Etwas anderes kann der Antragsteller schließlich auch nicht aus § 17 Abs. 4 Satz 2 SGB IX herleiten, wonach ein anderer der beteiligten Leistungsträger mit den Aufgaben (Erlass des Verwaltungsaktes, Verfahrensführung) beauftragt werden kann, wenn die beteiligten Leistungsträger dies in Abstimmung mit dem Leistungsberechtigten vereinbaren. Voraussetzung ist damit eine Vereinbarung der Leistungsträger über einen Zuständigkeitswechsel, der hier nicht vorliegt. Ein subjektives Recht des Antragstellers einen solchen Zuständigkeitswechsel herbeizuführen, ist insoweit weder dem Wortlaut noch dem Sinn und Zweck der Vorschrift zu entnehmen, zumal zu berücksichtigen ist, dass vorrangig Leistungen der Jugendhilfe erbracht werden sollen und hierfür der Landkreis Böblingen zuständig ist. Damit ist im konkreten Fall gewährleistet, dass die sachnächste Behörde über die wesentlichen der begehrten Leistungen zu entscheiden hat. Ein Zuständigkeitswechsel, wie in § 17 Abs. 4 S. 2 SGB IX vorsieht, dürfte daher auch nicht zweckmäßig sein. Damit ergibt sich auch keine offensichtliche Zuständigkeit der Antragsgegnerin, über Widersprüche des Antragstellers gegen Bescheide des LRA zu entscheiden, wie dies vom Antragsteller ebenfalls beantragt ist.

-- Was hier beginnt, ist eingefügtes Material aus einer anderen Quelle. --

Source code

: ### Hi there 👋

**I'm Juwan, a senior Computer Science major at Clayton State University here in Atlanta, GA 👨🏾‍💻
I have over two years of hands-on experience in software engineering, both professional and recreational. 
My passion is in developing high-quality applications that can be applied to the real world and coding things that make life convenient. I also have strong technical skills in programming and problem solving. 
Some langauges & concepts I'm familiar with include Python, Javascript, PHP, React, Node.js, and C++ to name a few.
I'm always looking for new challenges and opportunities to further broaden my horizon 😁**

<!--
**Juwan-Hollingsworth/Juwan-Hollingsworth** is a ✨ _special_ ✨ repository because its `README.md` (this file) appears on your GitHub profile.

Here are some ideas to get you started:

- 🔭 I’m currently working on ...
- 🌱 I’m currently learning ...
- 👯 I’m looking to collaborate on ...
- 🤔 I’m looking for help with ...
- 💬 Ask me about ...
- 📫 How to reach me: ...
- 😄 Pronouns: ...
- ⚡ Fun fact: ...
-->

Die Verpflichtung zur Auszahlung eines persönlichen Budgets ohne Verzögerung durch die Antragsgegnerin kommt unter den oben gemachten Ausführungen schon nicht in Betracht, zumal zudem kein konkreter Betrag eingefordert wurde und die Ermittlung in welcher Höhe und in welcher Form ein persönliches Budget zu gewähren ist, gerade die Durchführung des hier beantragten Verwaltungsverfahrens voraussetzt.
Die Kostenentscheidung beruht auf einer entsprechenden Anwendung des § 193 SGG.
Der Antrag auf Gewährung von Prozesskostenhilfe war mangels hinreichender Aussicht auf Erfolg abzulehnen. Auf die oben gemachten Ausführungen wird verwiesen.